Australian integrated energy company Origin Energy released its first Climate Transition Action Plan on Friday 26th August, but gives no indication of letting go of its gas generation and upstream assets.

Origin (ASX:ORG) announces a new ambition of reaching net zero in Scope 1, 2 and 3 emissions by 2050.

Scenario analysis is consistent with a 1.5°C pathway but the anomaly is the preservation of its gas business.

It moves its targets up from 2°C  to 1.5°C but will still need to get these targets validated by the SBTi (Science-based Targets Initiative.) 

Divestment from coal

Earlier this year the company announced that it would move away from coal-fired generation by closing its Eraring power station by August 2025 at the earliest. Instead on the site it is planning a 700 MW battery plant alongside 1,600 MW of renewable development projects.

Retention of gas

It does not wish to divest its gas assets though, saying that gas performs a crucial bridging function. In addition, it remains open to developing new gas fields like the Beetaloo Basin. Potential future emissions from the development of any new gas fields are excluded from  the medium-term targets although it says “any development would only occur where it was consistent with Origin’s net zero emissions by 2050 ambition.”

Reductions in emissions intensity

Within its new emissions reduction targets are medium-term emissions intensity targets, guided by the SBTi’s Sectoral Decarbonisation Approach. It is targeting a 40% reduction in Scope 1, 2 and 3 equity emissions intensity by 2030 from an FY2019 baseline, which includes emissions from its operated and non-operated activities, and from customers’ consumption of its products.

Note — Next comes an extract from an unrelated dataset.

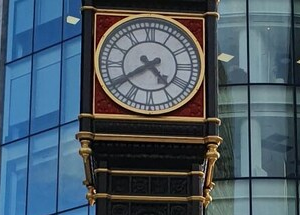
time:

Australia Pacific LNG on growth course

Origin believes gas will remain a key part of Australia’s, and the world’s, energy mix for many years to come. Its business embraces that. It is a shareholder of Australia Pacific LNG with a 27.5% share. Long-term contracts with Australia Pacific LNG require increased operating infrastructure including increases in the number of wells online, the number of workovers performed and the network of gathering pipelines.